For what it’s worth, Guy’s units during his final three seasons as Tulsa’s defensive coordinator ranked ninth in tackles for loss during that span.
Mid-season grade: C
End of regular season grade: C
Linebacker: Heading into the season much of the talk was surrounding how Fermin Silva would fare as a hybrid OLB/DE.
By the end, it was about how middle linebacker Sage Lewis seamlessly made the transition inside from his outside backer spot.
The junior was named to the C-USA all-conference first-team in his debut season at MIKE linebacker. Lewis broke the program’s single-season mark for tackles in a season (126) and entrenched himself as the leader of the defense.
Because of the aforementioned spreading out of the defense by opposing teams, Silva spent a majority of his snaps at defensive end. As he was finding his form coming off of a two-sack game versus Miami, Silva would have to miss the rest of the season due to injury.
Texas transfer Edwin Freeman arrived late in the off-season to secure the weak-side spot. Once he found his footing and rounded into football shape, Freeman performed well recording 89 tackles and led the team in TFL’s and run-stuffs.
Freshman Rocky Jacques-Louis is a talented player with a tremendous upside. His athleticism was on display immediately with his two interceptions and is very capable of playing sideline to sideline because of his speed and pursuit.

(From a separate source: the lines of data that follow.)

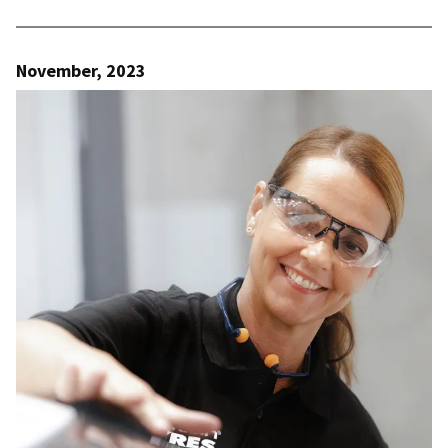
November, 2023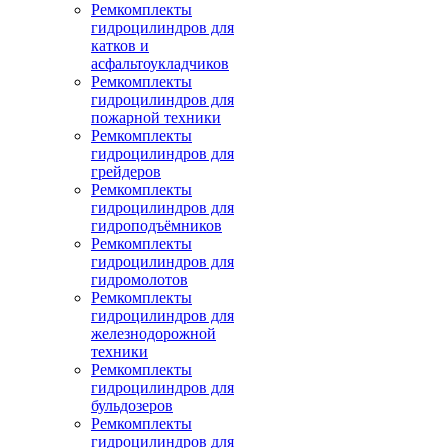
Ремкомплекты
гидроцилиндров для
катков и
асфальтоукладчиков
Ремкомплекты
гидроцилиндров для
пожарной техники
Ремкомплекты
гидроцилиндров для
грейдеров
Ремкомплекты
гидроцилиндров для
гидроподъёмников
Ремкомплекты
гидроцилиндров для
гидромолотов
Ремкомплекты
гидроцилиндров для
железнодорожной
техники
Ремкомплекты
гидроцилиндров для
бульдозеров
Ремкомплекты
гидроцилиндров для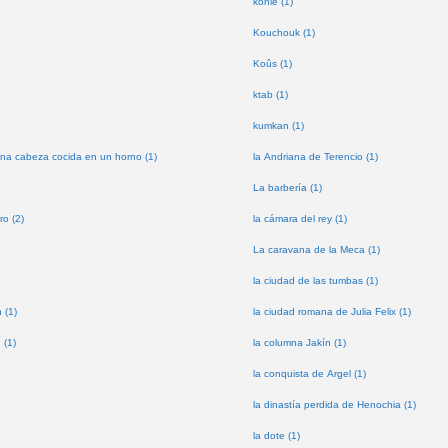
kohle (1)
Kouchouk (1)
Koûs (1)
ktab (1)
kumkan (1)
na cabeza cocida en un horno (1)
la Andriana de Terencio (1)
La barbería (1)
ro (2)
la cámara del rey (1)
La caravana de la Meca (1)
la ciudad de las tumbas (1)
 (1)
la ciudad romana de Julia Felix (1)
 (1)
la columna Jakín (1)
la conquista de Argel (1)
la dinastía perdida de Henochia (1)
la dote (1)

The unit does share in the responsibility of stopping the run.
While Freeman and Lewis racked up the tackles, far too many of those came with running backs reaching their second level of defense.
Mid-season grade: B
End of regular season grade: B+
Defensive Backs: At the start of the season, the FIU secondary was looked at as potentially the weakest part of their defense.
By the end, they were much improved and very much a strength.
Indiana was able to complete passes at will, Jonathan Duhart looked like he may a record day in the first-half of the Old Dominion game and Miami’s N’Kosi Perry had his best outing of the season against the Panthers.
The final two-thirds of the season saw the defensive backs shut down the opposition and create turnovers that helped FIU rank 12th in the nation in turnover margin.
Stantley Thomas-Oliver has all of the makings of an elite DB. The former all-freshman performer at receiver earned a starting spot after the Arkansas Pine-Bluff game and didn’t look back.
Veteran Emmanuel Lubin was steady as the other starting corner. Isaiah Brown returned from missing most of ‘17 with an injury and is still looking to regain the form that saw his as the team’s best DB in 2016.
The Panthers are in great shape at the safety spot.
Redshirt freshman Dorian Hall provided size and playmaking ability tying the team lead in interceptions (3) with fellow free safety Richard Dames.
Davis who’s normally short on comparisons has likened Dames to former Miami safety Edward Reed. “Richard Dames is a ferocious tackler, he’s got some traits like Ed Reed,” said Davis.
At the strong safety spot, FIU has Olin Cushion III, who had the game-sealing interception against MTSU and Tyree Johnson who’s valuable in dime/quarter packages as well as on special teams.
The major hindrance of secondary has to be their size. Thomas-Oliver and Hall will be especially needed in that department.
Size match-ups severely hurt FIU in the opening contest versus Indiana’s Donovan Hale and the season-finale against Marshall’s Tyre Brady.